* ABOUT THIS EXERCISE
Print nothing but the lines below starting at the line that holds "decision-making; intelligence |" and ending at the line that holds "arts, philosophy |", including both, each exactly as written.

* DATA FOR THIS EXERCISE
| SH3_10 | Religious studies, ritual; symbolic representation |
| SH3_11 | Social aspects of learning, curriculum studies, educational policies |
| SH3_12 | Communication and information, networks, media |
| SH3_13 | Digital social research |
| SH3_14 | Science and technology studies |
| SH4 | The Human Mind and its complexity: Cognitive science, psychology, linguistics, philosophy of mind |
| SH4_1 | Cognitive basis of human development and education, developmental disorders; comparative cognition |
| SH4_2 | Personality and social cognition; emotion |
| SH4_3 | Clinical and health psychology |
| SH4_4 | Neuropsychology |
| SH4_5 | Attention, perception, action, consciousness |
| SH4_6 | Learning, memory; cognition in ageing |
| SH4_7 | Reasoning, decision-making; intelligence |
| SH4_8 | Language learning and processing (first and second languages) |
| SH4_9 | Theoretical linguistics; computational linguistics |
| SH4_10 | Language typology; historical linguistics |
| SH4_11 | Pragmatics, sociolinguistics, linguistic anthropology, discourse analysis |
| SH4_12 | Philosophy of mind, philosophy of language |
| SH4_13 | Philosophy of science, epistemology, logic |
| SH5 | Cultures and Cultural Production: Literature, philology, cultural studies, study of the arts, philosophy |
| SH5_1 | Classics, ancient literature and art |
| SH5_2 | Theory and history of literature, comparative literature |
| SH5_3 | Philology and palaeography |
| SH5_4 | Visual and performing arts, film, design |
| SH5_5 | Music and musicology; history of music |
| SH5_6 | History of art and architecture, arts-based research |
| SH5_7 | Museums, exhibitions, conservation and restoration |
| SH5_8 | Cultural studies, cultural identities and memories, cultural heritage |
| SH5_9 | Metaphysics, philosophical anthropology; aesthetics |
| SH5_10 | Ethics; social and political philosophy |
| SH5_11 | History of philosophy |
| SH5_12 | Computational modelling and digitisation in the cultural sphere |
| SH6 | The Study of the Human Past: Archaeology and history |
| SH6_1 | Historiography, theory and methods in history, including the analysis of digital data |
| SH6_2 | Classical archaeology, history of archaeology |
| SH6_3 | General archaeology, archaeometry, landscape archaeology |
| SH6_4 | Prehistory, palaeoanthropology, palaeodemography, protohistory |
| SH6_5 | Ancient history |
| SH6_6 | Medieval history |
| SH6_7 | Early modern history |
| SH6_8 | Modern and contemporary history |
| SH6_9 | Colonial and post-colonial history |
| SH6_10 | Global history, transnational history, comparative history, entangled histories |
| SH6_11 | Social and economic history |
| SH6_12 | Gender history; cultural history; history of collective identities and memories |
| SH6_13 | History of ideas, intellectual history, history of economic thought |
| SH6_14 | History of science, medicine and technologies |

* FINISHED TASK
| SH4_7 | Reasoning, decision-making; intelligence |
| SH4_8 | Language learning and processing (first and second languages) |
| SH4_9 | Theoretical linguistics; computational linguistics |
| SH4_10 | Language typology; historical linguistics |
| SH4_11 | Pragmatics, sociolinguistics, linguistic anthropology, discourse analysis |
| SH4_12 | Philosophy of mind, philosophy of language |
| SH4_13 | Philosophy of science, epistemology, logic |
| SH5 | Cultures and Cultural Production: Literature, philology, cultural studies, study of the arts, philosophy |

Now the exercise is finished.